Clausuran un local en Candelaria por irregularidades administrativas y molestias vecinales
El Ayuntamiento de Candelaria ha clausurado un establecimiento hostelero en Las Caletillas tras acumular irregularidades administrativas, problemas de convivencia, ocupación indebida de la vía pública y una presunta vulneración de la normativa de protección de datos.
La clausura de un establecimiento hostelero en la calle Las Arenitas, en la zona de Las Caletillas, marca un punto de inflexión en la gestión de la convivencia ciudadana en Candelaria. Tal y como ha trascendido a través de los informes municipales, la intervención policial ejecutada el pasado 10 de julio responde a una escalada de irregularidades administrativas y desoídas advertencias que han culminado en el precinto total de la actividad.
El conflicto, que se ha prolongado durante semanas, tiene su origen en las quejas recurrentes de los residentes por la contaminación acústica y la ocupación indebida del espacio público. Según la documentación municipal, el local operaba como un establecimiento de ocio nocturno sin contar con la licencia preceptiva para dicha actividad, careciendo además de los estudios de insonorización obligatorios. A pesar de que el Ayuntamiento habilitó un periodo de audiencia para que la propiedad regularizara su situación, las propuestas presentadas fueron rechazadas por no ajustarse a la normativa vigente.

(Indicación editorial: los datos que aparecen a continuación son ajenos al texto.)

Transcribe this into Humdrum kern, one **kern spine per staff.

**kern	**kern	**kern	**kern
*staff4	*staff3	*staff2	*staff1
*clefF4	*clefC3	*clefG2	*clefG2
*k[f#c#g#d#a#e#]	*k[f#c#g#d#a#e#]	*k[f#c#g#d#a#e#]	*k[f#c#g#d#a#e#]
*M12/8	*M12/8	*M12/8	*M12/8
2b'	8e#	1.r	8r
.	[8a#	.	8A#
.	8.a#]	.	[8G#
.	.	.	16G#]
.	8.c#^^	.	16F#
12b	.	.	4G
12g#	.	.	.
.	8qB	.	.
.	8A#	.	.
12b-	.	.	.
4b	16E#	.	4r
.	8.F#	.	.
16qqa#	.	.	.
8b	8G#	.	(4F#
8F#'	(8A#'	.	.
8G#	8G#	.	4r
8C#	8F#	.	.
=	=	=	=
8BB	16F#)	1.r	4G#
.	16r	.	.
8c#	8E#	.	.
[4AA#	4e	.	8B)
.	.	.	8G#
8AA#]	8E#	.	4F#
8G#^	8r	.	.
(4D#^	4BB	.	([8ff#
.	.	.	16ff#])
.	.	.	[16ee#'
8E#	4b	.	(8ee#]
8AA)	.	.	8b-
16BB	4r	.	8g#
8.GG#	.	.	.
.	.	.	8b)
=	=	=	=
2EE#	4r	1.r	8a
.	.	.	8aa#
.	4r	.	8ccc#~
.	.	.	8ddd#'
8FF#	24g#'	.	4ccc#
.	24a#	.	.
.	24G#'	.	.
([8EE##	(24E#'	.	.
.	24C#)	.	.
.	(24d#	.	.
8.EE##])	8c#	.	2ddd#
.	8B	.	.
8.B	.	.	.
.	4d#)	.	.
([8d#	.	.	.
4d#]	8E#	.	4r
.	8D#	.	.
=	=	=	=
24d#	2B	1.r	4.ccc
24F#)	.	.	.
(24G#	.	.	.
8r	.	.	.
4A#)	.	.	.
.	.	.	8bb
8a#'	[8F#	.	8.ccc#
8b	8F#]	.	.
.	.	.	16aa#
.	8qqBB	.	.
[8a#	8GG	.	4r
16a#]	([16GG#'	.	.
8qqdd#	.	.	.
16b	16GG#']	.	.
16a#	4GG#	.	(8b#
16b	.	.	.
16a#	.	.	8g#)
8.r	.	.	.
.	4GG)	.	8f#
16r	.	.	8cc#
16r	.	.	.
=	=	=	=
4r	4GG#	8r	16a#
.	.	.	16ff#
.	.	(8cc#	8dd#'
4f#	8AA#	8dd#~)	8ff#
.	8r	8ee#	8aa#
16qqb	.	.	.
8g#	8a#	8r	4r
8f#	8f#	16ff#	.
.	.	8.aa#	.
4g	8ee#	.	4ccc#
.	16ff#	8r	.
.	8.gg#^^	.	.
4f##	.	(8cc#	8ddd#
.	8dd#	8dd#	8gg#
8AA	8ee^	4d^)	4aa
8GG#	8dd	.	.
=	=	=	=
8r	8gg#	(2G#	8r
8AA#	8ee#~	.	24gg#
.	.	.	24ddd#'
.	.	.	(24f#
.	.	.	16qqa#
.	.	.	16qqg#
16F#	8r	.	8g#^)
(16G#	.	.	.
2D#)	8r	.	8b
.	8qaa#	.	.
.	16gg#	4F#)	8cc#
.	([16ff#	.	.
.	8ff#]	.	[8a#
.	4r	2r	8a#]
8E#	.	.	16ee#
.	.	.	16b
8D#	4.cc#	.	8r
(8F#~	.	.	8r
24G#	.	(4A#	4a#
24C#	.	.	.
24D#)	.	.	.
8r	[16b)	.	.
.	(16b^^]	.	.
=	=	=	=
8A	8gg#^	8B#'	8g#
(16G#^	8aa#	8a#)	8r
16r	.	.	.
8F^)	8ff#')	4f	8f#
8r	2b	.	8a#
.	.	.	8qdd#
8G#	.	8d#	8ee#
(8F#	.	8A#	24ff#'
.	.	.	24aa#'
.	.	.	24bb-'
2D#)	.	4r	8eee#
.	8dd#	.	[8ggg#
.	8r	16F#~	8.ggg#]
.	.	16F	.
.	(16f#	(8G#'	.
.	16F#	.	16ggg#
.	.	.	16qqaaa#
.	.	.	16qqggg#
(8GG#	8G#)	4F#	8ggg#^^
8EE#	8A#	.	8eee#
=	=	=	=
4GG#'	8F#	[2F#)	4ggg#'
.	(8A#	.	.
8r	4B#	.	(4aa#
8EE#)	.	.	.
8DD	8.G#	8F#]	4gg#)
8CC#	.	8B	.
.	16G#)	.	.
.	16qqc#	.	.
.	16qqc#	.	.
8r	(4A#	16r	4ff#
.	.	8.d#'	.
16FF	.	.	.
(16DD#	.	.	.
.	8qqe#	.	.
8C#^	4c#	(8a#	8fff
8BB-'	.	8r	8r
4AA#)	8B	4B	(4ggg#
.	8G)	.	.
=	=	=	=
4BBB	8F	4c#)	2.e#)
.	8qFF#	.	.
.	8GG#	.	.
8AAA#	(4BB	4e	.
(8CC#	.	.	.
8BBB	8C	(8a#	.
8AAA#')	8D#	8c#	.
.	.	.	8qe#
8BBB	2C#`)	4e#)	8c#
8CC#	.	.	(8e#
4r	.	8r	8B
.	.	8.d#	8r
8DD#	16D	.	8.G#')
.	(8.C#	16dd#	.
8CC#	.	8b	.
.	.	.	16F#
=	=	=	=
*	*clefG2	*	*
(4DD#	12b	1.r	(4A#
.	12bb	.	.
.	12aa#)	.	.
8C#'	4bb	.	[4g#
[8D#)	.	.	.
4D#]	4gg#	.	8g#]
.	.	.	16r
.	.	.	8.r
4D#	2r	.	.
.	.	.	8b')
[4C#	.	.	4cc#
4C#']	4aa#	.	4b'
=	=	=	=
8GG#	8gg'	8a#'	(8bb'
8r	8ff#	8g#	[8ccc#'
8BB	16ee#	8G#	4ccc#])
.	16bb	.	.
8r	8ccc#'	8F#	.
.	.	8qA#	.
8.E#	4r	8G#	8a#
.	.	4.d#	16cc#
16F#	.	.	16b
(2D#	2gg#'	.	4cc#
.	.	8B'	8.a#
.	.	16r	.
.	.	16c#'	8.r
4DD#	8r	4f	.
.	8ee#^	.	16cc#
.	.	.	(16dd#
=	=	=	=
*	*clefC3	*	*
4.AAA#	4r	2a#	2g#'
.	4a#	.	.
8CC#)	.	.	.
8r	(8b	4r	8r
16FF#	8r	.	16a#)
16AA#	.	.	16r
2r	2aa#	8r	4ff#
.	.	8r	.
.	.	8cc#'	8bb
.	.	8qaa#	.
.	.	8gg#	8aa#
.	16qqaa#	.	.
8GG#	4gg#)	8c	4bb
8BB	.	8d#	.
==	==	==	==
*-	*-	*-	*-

La situación se agravó ante la negativa de la titular a retirar el mobiliario de terraza que obstruía la vía pública, una medida que ya había sido requerida previamente por los agentes locales. Este desacato ha derivado en la remisión de diligencias a la autoridad judicial por un presunto delito de desobediencia. La resolución definitiva, dictada el 7 de julio, no solo ha supuesto el cese de la actividad y el decomiso de las mesas y sillas, sino que también ha puesto el foco en una posible vulneración de la privacidad.
Durante el operativo de cierre, las autoridades detectaron un sistema de videovigilancia que, presuntamente, captaba imágenes de la vía pública, contraviniendo los criterios de la Agencia Española de Protección de Datos (AEPD). La normativa es estricta al respecto: el uso de cámaras en locales comerciales debe restringirse al ámbito privado del negocio, permitiendo únicamente una captación mínima de los accesos cuando sea estrictamente necesario para la seguridad. El Ayuntamiento ha confirmado que trasladará este hallazgo al organismo regulador para que determine si existe una infracción de la Ley Orgánica de Protección de Datos.
Este caso ilustra la tensión habitual entre la actividad económica y el derecho al descanso, un equilibrio que las administraciones locales están obligadas a tutelar mediante la vigilancia del cumplimiento de las licencias de apertura y las ordenanzas de ocupación de suelo. Por el momento, el Consistorio no ha fijado un horizonte temporal para la posible reapertura del local, supeditando cualquier actividad futura a la subsanación integral de las deficiencias detectadas y al restablecimiento de la legalidad urbanística y administrativa.